Collecte de verre: les communes dédommagées

En Suisse, plus de 40 kilos de verre sont récupérés par personne. Keystone

Les communes devraient pouvoir couvrir leurs frais de récupération du verre. Elles recevront 18,4 millions de francs, soit plus que prévu initialement.

Ce contenu a été publié le 28 juillet 2003 - 15:11

Les indemnisations sont financées par une taxe anticipée auprès des fabricants suisses, selon le principe du pollueur-payeur.

Depuis le 1er janvier 2002, une taxe d'élimination anticipée (TEA) est encaissée auprès des fabricants suisses et des importateurs de bouteilles en verre.

Variant entre 2 et 6 centimes par bouteille, elle permet de soutenir financièrement ceux qui sont chargés de la collecte, soit les communes et les collecteurs de verre.

Mais, bonne surprise, les recettes de la taxe ont en fait rapporté plus que prévu, selon l'Office fédéral de l'environnement, des forêts et du paysage (OFEFP).

Elles se montent pour 2002 à 24,4 millions de francs, dont 18,4 millions seront versés aux communes et autres collecteurs à titre de dédommagement.

Couvrir les frais des communes



Et toujours selon l’OFEFP, si les communes organisent bien leur récupération du verre, elles devraient pouvoir couvrir la majeure partie de la collecte du verre.

L’objectif fixé lors de l’instauration de la taxe d’élimination anticipée serait donc atteint presque partout.

Son but était aussi de reporter sur les vendeurs et consommateurs le coût du recyclage, et donc de décharger le contribuable.
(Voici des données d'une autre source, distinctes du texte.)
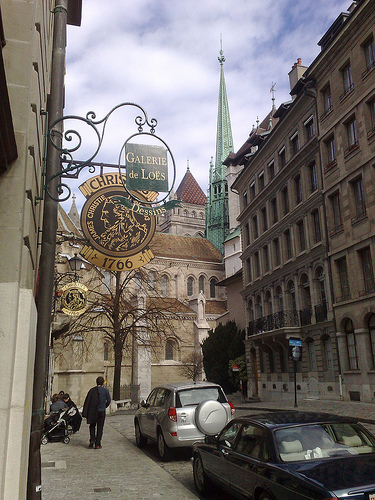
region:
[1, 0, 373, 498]
picture is of geneva, switzerland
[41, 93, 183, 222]
elaborate brace for swinging wall sign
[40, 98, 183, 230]
brace/bracket is kind of art nouveau-ish, ending in a swinging cirlce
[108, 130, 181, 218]
inside the swinging circle sign, the words 'galerie de loes'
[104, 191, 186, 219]
beneath the circle is a swinging banner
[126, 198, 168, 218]
on the banner, the word 'dessins'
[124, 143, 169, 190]
'galerie de loes' is inside a square inside the circle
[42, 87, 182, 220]
all parts of the sign are dark green, all letters are goldtone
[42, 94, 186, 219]
sign is either all metal, or the brace/bracket/connectors are metal & the signs themselves are wood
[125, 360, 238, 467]
This is a car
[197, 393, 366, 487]
This is a car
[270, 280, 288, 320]
This is a window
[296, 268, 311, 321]
This is a window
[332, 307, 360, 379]
This is a window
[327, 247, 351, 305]
This is a window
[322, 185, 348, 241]
This is a window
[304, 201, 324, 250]
This is a window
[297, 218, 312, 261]
This is a window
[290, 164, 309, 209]
This is a window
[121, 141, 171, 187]
The sign is black.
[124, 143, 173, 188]
The sign has gold lettering.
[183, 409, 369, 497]
The black car is parked.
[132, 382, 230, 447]
The car is parked.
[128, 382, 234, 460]
The car is next to the sidewalk.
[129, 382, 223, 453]
The car is silver.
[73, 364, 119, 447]
The man is wearing a grey shirt.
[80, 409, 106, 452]
The man is wearing black pants.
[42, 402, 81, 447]
The stroller is black.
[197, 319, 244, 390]
The bushes are green and leafy.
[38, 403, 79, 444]
baby carriege on the sidewalk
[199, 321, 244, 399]
green bush in the corner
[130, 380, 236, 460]
car parked on the street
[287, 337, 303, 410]
signal on the sidewalk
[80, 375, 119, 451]
man walking on the sidewalk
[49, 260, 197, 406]
tree without leaves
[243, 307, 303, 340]
black fence on the balcony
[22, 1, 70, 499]
metal pole next to the wall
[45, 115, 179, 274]
store signs hanging from post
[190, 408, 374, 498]
car parked on the street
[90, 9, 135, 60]
white clouds in blue sky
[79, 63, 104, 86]
white clouds in blue sky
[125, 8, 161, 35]
white clouds in blue sky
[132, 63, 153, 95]
white clouds in blue sky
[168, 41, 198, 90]
white clouds in blue sky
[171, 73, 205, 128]
v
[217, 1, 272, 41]
white clouds in blue sky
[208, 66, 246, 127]
green steeple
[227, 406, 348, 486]
black car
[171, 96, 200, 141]
white clouds in blue sky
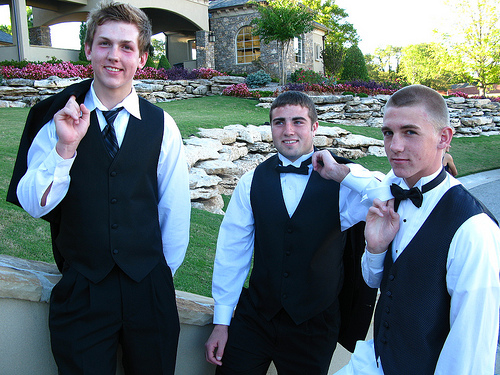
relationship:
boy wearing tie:
[331, 84, 498, 375] [390, 173, 454, 207]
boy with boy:
[331, 84, 498, 375] [204, 89, 387, 375]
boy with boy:
[204, 89, 387, 375] [15, 2, 191, 375]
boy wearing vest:
[204, 89, 387, 375] [221, 63, 376, 370]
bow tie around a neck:
[274, 147, 317, 175] [252, 139, 327, 168]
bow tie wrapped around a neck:
[274, 147, 317, 175] [268, 132, 323, 184]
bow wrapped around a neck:
[390, 183, 424, 209] [384, 160, 442, 203]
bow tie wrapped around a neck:
[390, 167, 447, 209] [395, 167, 447, 201]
En accord avec le principe du pollueur-payeur, inscrit dans la loi sur la protection de l’environnement.

L’élimination des emballages en verre est donc financée de la même manière que celle des bouteilles en PET ou les canettes en aluminium.

Une réserve constituée



Avec les six millions de francs restant, VetroSwiss, qui encaisse la taxe sur mandat de l'OFEFP, va constituer une réserve exceptionnelle de 3 millions de francs pour financer d'éventuelles périodes de déficit.

L'argent non-redistribué servira aussi à couvrir les coûts des campagnes d'information et les frais administratifs. Ces postes mobilisent chacun 4% des recettes de la TEA.
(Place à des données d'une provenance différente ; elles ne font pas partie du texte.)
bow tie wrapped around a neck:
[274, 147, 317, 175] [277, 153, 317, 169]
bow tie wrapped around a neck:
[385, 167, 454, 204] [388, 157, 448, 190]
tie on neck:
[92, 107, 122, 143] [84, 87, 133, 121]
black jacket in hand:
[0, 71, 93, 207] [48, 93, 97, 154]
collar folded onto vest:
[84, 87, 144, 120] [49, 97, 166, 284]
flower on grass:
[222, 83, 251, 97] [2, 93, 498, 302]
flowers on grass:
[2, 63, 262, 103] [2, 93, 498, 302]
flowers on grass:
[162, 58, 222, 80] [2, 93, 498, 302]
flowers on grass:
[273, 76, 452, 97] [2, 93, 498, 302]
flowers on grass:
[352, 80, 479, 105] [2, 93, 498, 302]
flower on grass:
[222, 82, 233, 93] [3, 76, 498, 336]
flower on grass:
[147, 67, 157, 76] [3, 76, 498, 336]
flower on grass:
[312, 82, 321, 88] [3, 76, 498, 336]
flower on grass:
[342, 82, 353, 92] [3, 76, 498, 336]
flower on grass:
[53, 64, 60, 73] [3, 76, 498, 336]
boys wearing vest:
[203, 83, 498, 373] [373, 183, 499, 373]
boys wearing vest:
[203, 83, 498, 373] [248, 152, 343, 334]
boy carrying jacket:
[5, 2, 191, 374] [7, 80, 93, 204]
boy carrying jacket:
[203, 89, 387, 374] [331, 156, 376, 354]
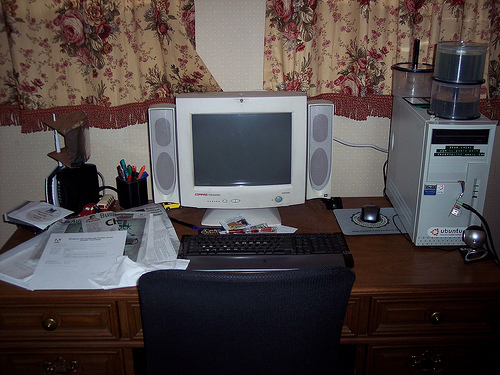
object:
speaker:
[304, 98, 334, 201]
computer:
[174, 88, 307, 226]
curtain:
[260, 0, 496, 105]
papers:
[2, 207, 187, 307]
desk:
[3, 183, 498, 360]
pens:
[112, 159, 164, 210]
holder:
[116, 170, 148, 207]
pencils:
[117, 155, 148, 178]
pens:
[114, 157, 149, 177]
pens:
[107, 156, 147, 181]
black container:
[114, 172, 149, 209]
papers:
[24, 221, 139, 299]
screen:
[175, 92, 307, 207]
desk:
[4, 247, 498, 357]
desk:
[356, 237, 421, 278]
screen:
[221, 123, 278, 158]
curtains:
[2, 2, 499, 142]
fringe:
[1, 97, 193, 132]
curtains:
[0, 0, 227, 128]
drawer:
[2, 297, 127, 349]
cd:
[419, 33, 491, 113]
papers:
[3, 199, 302, 288]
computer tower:
[378, 83, 498, 255]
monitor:
[246, 86, 311, 163]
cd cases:
[389, 30, 489, 123]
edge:
[109, 117, 127, 130]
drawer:
[3, 300, 116, 336]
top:
[376, 257, 420, 287]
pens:
[110, 157, 151, 188]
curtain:
[6, 18, 169, 110]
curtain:
[265, 15, 382, 82]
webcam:
[458, 225, 488, 262]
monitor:
[115, 66, 368, 236]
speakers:
[136, 107, 231, 218]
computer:
[156, 103, 308, 188]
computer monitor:
[172, 90, 307, 212]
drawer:
[356, 288, 492, 343]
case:
[429, 69, 483, 119]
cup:
[111, 170, 149, 206]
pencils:
[112, 159, 146, 195]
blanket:
[1, 3, 224, 129]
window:
[2, 1, 223, 135]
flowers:
[3, 3, 491, 115]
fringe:
[2, 92, 498, 130]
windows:
[4, 2, 496, 131]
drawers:
[0, 296, 498, 372]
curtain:
[2, 0, 226, 136]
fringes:
[0, 80, 202, 134]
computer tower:
[383, 97, 497, 252]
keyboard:
[175, 229, 353, 269]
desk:
[1, 196, 499, 372]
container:
[110, 168, 158, 219]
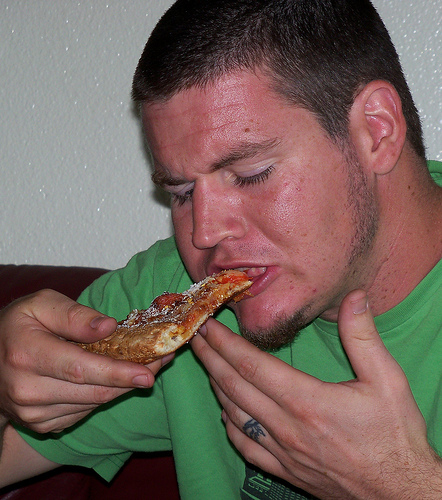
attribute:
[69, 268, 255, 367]
pizza — slice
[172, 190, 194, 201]
eyelashes — feminine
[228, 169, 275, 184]
eyelashes — feminine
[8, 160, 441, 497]
shirt — green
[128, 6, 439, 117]
hair — short, brown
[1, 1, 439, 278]
wall — white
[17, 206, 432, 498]
shirt — green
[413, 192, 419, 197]
freckle — small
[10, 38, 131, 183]
wall — white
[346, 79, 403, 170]
ear — human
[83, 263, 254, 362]
pizza — peice, cheesy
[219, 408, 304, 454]
tattoo — black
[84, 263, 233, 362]
pizza — slice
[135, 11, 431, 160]
hair — brown, short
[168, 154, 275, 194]
eyes — closed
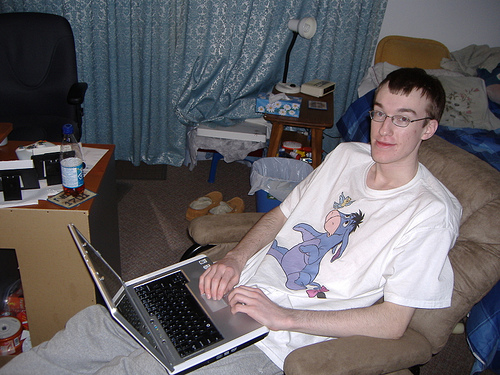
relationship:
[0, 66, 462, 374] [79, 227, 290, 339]
man using laptop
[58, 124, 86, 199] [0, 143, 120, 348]
bottle on table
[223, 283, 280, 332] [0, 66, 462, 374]
left hand of man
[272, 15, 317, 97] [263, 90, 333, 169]
lamp on desk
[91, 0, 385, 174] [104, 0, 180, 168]
curtain on window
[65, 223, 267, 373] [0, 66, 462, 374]
laptop on man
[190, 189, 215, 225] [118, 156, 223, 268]
shoe on floor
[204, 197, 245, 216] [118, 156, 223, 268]
shoes on floor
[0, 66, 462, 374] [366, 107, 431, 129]
man wearing spectacles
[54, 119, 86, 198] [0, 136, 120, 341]
bottle on table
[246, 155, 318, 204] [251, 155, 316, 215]
trash bag in garbage can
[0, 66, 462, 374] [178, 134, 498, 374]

VetroSwiss a calculé que 290’100 tonnes de verre usagé ont été récupérées en 2002 (contre 293’700 tonnes en 2001).

Les collecteurs toucheront 82,35 francs par tonne de verre trié en fonction de la couleur - une récolte sélective qui coûte plus cher - et 32,95 francs par tonne de verre mélangé.

Ces montants sont nettement supérieurs à ceux qui avaient été imaginés au départ, soit entre 20 et 50 francs par tonne.

swissinfo et les agences

En bref

- La taxe d'élimination anticipée (TEA) existe depuis le 1er janvier 2002.

- Selon le principe du pollueur-payeur, elle s’applique aux vendeurs et donc consommateurs de bouteilles en verre. La TEA est de 2 à 6 centimes par bouteille.

- En 2002, elle a rapporté 24,4 millions de francs, dont 18,4 millions reversés aux communes, ce qui est plus que prévu.

- Si les communes s’organisent bien, elles peuvent ainsi couvrir la majeure partie des frais occasionnés par la collecte du verre.

- Plus de 90% du verre utilisé en Suisse prend le chemin de la récupération.